Job
Work out how many lines of the material below mention the word "source"; reply with the number only.

Information given
════════

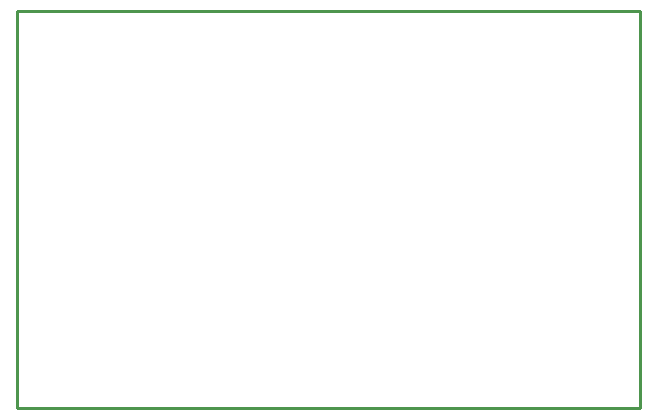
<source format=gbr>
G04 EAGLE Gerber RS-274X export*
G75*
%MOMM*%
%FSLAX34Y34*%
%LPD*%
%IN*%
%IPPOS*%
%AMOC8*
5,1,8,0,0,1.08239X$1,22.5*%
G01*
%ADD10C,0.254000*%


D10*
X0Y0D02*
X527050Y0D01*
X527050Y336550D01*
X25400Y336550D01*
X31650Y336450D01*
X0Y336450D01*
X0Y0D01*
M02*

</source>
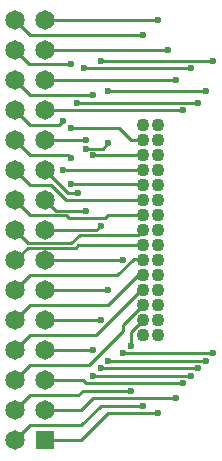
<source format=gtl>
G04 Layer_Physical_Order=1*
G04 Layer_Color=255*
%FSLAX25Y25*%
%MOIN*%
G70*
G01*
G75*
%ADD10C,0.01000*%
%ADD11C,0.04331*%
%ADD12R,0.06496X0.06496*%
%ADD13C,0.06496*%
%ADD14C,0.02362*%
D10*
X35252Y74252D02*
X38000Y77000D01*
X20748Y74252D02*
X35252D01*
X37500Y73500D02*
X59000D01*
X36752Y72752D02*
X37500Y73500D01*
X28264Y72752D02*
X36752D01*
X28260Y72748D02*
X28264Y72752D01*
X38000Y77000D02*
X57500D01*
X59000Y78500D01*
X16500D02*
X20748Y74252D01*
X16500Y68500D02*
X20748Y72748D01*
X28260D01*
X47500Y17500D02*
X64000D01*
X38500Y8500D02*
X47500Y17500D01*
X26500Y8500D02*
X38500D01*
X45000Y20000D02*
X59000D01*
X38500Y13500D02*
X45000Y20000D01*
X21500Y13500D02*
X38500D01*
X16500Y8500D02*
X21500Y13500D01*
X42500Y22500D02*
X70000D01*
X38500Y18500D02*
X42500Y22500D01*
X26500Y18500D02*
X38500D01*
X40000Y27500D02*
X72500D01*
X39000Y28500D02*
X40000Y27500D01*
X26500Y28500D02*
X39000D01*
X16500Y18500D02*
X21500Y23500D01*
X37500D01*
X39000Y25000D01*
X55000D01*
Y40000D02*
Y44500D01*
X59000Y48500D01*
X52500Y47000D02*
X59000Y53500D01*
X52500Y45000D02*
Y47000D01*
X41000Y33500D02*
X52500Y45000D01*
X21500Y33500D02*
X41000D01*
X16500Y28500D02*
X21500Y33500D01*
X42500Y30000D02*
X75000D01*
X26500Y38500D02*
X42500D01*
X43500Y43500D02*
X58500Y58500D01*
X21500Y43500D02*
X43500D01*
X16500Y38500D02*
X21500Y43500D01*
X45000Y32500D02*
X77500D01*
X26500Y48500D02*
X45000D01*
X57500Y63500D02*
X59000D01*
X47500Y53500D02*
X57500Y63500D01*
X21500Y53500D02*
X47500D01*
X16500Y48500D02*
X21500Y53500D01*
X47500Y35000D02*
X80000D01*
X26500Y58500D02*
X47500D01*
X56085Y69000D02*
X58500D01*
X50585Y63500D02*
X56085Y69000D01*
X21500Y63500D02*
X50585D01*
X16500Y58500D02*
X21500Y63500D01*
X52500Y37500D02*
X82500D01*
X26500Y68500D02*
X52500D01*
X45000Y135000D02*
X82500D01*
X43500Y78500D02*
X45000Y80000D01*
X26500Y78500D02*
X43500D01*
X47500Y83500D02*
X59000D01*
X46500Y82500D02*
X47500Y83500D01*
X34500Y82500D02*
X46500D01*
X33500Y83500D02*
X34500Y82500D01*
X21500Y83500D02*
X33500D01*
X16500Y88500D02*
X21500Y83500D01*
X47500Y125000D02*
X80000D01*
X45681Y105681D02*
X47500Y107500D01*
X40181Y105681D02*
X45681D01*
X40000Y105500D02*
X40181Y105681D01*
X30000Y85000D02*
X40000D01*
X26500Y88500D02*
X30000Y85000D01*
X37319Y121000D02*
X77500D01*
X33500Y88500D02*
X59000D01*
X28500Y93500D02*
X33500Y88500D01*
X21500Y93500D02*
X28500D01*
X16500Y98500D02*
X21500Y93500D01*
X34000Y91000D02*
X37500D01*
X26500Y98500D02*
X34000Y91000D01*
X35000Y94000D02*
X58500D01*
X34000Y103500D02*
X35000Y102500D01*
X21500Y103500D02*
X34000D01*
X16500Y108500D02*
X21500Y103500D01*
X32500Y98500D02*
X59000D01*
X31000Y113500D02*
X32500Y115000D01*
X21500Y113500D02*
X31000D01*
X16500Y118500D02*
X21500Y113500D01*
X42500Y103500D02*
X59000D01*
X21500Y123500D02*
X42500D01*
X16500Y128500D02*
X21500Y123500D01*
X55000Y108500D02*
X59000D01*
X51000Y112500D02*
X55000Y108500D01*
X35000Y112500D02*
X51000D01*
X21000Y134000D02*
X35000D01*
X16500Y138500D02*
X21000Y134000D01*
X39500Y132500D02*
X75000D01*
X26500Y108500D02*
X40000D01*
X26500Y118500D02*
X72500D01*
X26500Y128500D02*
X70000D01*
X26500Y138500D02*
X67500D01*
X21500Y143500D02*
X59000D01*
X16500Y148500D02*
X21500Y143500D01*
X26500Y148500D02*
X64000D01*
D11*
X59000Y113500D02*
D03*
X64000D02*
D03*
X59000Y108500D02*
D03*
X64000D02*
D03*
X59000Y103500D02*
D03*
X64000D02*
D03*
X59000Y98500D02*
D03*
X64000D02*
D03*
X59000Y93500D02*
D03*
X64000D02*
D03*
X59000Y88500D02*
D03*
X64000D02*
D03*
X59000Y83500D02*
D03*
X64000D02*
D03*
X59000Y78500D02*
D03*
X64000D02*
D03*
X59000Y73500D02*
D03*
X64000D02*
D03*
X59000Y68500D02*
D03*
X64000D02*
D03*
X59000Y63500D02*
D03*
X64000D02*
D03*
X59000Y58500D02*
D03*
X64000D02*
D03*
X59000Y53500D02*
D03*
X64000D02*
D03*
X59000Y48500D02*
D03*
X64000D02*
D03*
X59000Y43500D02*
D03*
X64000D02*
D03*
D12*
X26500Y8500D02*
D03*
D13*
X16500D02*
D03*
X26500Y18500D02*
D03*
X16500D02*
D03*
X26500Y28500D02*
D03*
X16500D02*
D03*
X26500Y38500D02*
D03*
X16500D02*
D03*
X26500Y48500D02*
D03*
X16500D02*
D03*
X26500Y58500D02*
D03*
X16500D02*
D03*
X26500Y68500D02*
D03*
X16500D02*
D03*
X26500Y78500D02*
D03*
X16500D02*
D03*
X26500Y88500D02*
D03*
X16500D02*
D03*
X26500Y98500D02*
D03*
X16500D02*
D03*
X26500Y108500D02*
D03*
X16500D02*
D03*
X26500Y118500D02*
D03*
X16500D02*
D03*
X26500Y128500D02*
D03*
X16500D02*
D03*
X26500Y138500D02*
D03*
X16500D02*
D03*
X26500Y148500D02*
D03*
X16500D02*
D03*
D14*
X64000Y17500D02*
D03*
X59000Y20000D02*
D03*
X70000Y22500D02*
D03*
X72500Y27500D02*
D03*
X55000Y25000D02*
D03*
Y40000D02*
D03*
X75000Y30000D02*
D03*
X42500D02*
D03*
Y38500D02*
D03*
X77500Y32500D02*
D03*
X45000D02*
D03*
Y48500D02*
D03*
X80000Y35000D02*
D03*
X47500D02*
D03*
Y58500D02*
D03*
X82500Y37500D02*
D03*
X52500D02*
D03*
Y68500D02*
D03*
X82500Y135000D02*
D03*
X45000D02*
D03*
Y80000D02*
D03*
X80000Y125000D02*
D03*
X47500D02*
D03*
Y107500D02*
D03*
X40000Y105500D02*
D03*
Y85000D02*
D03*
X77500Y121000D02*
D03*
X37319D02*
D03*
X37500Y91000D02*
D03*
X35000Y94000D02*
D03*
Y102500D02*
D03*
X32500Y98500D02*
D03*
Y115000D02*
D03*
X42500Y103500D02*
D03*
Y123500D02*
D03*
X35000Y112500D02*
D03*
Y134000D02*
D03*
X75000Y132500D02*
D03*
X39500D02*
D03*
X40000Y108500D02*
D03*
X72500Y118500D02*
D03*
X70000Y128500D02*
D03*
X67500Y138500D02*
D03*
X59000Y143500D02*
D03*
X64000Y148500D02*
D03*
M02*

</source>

════════

Problem solution
4